Hinter Rheinmetall gewannen die Anteile des Softwareherstellers SAP 2,7 Prozent. Ein Bericht der Nachrichtenagentur Reuters, wonach der Finanzinvestor Silver Lake derzeit über einen Kauf des US-Unternehmens Workday verhandeln soll, sorgte in der Branche für Fantasie.
Die Aktien des französisch-österreichischen Impfstoffherstellers Valneva sprangen auf den höchsten Stand seit Ende März und beendeten den Handel gut 22 Prozent höher. Basierend auf guten Wirksamkeits- und Verträglichkeitsdaten aus einer Phase-III-Studie prüft die europäische Arzneimittelbehörde EMEA nun eine Zulassung des Zeckenimpfstoffs, den das Unternehmen in Zusammenarbeit mit dem US-Konzern Pfizer entwickeln. Analyst Maury Raycroft von der Investmentbank Jefferies ist auch optimistisch, dass die US-Behörde FDA einen Zulassungsantrag akzeptieren wird.
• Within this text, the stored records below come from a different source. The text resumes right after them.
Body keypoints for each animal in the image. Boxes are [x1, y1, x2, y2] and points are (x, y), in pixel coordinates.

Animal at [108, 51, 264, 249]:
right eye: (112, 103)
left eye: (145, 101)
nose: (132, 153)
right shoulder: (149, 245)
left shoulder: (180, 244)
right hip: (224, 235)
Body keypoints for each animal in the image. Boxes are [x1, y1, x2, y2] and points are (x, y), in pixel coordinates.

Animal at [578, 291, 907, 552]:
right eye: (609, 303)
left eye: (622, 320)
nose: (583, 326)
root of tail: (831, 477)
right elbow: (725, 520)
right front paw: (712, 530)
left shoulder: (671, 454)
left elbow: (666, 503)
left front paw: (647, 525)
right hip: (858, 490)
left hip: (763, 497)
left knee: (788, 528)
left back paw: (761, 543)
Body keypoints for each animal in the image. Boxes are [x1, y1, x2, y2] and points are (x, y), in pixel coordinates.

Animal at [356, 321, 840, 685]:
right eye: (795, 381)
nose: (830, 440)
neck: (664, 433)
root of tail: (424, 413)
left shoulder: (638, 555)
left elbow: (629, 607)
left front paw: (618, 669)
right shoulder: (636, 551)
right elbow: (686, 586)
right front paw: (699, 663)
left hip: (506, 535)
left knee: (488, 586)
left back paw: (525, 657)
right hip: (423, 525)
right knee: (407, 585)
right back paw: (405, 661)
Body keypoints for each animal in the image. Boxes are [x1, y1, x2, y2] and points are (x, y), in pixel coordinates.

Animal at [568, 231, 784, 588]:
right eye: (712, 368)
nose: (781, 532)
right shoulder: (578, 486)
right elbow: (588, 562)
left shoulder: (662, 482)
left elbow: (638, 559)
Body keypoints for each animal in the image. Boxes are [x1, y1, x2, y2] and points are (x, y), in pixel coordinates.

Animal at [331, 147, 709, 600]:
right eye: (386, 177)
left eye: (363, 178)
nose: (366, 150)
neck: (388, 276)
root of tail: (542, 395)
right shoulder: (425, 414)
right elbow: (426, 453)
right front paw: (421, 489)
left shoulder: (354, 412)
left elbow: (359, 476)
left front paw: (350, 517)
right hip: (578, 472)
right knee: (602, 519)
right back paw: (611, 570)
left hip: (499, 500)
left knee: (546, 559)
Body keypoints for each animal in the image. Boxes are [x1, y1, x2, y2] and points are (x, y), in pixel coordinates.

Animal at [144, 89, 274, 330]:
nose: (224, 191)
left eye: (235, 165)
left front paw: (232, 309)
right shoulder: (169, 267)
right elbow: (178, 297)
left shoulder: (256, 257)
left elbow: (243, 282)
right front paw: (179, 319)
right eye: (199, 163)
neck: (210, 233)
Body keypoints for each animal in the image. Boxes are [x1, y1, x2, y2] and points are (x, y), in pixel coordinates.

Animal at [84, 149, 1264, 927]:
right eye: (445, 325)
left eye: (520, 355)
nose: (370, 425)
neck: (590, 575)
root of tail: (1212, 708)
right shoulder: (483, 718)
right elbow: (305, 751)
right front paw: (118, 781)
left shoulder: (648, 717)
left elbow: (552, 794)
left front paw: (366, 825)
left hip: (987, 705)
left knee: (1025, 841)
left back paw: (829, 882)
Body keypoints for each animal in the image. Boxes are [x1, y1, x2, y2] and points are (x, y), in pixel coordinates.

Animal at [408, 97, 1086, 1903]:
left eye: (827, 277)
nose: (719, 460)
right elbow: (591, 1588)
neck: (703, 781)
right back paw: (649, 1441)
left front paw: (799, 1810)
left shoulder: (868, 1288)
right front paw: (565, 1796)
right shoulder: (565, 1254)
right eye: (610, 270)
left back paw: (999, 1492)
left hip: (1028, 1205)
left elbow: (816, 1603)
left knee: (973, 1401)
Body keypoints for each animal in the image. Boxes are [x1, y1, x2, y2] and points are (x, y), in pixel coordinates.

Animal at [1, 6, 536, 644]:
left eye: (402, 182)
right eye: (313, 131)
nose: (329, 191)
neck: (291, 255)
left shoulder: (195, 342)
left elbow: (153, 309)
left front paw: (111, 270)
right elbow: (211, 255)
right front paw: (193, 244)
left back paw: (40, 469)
Im Mediensektor gab es durchschnittlich die größten Gewinne. Die Aktien von Wolters Kluwer legten um 2,1 Prozent zu. Sie waren nach soliden Halbjahreszahlen zuletzt wieder verstärkt in das Interesse der Anleger gerückt. Die Analysten der Landesbank Baden-Württemberg (LBBW) relativierten nun die Sorgen am Markt wegen der Konkurrenz durch Künstliche Intelligenz und raten weiter zum Kauf.